_Fragmento del documento_.
El estudio del artista es un universo privado donde se dan cita la idea y la imaginación. Guillermo Pérez Villalta ofrece las claves del suyo en una exposición.

Reivindicar el estudio del pintor como cámara del pensamiento es el empeño de Guillermo Pérez Villalta en esta muestra. Si Antonello da Messina asimiló el retiro de San Jerónimo al gabinete del humanista, Pérez Villalta lo transforma en estudio del pintor. Un estudio vacío, sin caballete, pinceles ni lienzos, donde una figura aparece ensimismada en una forma geométrica, real o imaginada. La arquitectura gótica primorosamente trazada por Antonello se ha convertido en un cubo transparente que trae a la memoria a Locke que comparaba la mente a un recinto donde, incansables, trabajan la fantasía y el pensamiento.

La idea contenida en este cuadro, centro de la exposición, se desarrolla en numerosas obras (dibujos, acuarelas, temples de pequeño formato) que el autor no considera bocetos sino propuestas acabadas, consistentes por sí mismas, aunque en algún momento puedan generar proyectos más ambiciosos. Son, pues, estadios del proceso de elaboración artística.

[Datos de estimación de pose]
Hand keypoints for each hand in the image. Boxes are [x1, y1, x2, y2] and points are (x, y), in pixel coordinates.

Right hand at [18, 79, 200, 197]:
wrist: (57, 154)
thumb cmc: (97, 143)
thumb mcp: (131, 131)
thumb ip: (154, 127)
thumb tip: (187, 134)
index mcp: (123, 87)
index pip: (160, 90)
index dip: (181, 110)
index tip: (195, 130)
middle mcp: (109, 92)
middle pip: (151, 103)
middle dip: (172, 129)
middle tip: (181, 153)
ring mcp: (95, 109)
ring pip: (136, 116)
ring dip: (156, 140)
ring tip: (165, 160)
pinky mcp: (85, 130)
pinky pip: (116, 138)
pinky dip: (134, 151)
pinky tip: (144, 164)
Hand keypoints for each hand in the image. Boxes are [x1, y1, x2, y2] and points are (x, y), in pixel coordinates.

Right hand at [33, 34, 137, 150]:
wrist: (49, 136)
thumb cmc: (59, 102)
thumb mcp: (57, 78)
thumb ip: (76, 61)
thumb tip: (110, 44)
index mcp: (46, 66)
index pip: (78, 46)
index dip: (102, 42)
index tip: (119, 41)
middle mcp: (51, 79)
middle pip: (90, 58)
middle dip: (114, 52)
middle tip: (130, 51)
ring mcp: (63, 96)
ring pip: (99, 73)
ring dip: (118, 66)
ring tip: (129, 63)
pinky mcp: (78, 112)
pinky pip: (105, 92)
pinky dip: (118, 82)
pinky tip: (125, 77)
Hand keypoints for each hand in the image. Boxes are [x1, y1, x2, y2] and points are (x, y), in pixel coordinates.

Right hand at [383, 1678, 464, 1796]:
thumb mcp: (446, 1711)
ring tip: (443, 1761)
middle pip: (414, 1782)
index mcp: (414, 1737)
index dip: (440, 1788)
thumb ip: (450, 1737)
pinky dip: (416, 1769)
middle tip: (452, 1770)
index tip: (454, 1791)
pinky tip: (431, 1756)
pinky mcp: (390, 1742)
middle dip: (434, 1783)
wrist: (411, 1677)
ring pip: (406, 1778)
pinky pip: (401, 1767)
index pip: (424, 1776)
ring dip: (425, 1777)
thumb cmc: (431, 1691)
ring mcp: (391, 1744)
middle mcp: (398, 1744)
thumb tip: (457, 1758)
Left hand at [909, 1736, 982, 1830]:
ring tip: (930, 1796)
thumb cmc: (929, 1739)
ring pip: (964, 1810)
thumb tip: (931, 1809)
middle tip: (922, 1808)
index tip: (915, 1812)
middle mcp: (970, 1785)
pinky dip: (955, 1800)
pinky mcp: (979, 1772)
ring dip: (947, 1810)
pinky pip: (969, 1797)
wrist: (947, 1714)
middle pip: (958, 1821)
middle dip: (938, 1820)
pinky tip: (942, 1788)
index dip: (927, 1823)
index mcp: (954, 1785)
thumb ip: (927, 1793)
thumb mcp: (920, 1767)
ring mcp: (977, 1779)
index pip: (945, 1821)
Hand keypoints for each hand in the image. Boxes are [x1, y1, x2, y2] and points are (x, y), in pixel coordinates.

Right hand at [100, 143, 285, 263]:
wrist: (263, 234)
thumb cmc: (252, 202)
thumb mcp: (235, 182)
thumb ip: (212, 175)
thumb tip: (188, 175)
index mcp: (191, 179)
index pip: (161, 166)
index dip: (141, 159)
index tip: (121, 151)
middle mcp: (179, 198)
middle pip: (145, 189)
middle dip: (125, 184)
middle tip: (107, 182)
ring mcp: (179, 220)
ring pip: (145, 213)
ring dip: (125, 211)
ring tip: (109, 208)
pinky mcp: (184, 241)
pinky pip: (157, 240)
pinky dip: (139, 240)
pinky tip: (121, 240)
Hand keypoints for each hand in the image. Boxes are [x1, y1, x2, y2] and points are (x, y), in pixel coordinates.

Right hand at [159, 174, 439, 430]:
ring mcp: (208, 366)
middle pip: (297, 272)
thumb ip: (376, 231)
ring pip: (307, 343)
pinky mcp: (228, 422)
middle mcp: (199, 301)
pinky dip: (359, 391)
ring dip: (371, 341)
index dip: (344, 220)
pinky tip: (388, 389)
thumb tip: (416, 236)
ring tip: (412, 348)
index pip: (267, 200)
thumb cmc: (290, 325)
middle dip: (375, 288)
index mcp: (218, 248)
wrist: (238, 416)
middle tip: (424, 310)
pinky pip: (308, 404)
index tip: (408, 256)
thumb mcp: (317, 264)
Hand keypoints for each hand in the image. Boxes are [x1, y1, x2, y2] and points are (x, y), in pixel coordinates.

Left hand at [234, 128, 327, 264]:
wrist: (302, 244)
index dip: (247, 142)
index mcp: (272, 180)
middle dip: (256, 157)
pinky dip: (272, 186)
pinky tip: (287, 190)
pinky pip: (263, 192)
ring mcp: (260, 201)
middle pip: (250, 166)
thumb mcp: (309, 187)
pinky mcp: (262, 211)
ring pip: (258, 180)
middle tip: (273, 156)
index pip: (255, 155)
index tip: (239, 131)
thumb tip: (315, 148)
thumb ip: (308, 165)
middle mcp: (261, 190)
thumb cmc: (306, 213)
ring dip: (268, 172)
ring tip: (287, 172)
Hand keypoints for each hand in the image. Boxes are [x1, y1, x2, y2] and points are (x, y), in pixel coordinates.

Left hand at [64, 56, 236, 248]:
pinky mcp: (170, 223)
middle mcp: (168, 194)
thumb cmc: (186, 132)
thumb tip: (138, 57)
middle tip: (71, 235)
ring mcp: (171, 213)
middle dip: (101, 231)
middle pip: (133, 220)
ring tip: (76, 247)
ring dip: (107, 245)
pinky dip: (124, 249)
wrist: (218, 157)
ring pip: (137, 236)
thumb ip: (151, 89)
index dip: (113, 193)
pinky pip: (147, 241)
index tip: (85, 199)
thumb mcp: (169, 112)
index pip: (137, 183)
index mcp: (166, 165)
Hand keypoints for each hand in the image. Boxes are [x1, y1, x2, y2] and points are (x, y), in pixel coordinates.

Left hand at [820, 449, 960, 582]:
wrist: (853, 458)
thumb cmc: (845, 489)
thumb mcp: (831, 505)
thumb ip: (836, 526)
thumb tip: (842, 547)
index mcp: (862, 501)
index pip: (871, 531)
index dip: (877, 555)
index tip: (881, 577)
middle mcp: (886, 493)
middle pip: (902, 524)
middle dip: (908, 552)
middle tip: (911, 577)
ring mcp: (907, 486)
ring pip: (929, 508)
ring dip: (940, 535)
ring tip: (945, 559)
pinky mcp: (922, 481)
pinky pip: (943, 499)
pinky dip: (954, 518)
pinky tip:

_Qué se pide_.
Copia sin ningún cambio el pasaje del texto sobre la exposición de Pérez Villalta que va desde "La idea contenida" hasta "de elaboración artística.".

_Tu respuesta_.
La idea contenida en este cuadro, centro de la exposición, se desarrolla en numerosas obras (dibujos, acuarelas, temples de pequeño formato) que el autor no considera bocetos sino propuestas acabadas, consistentes por sí mismas, aunque en algún momento puedan generar proyectos más ambiciosos. Son, pues, estadios del proceso de elaboración artística.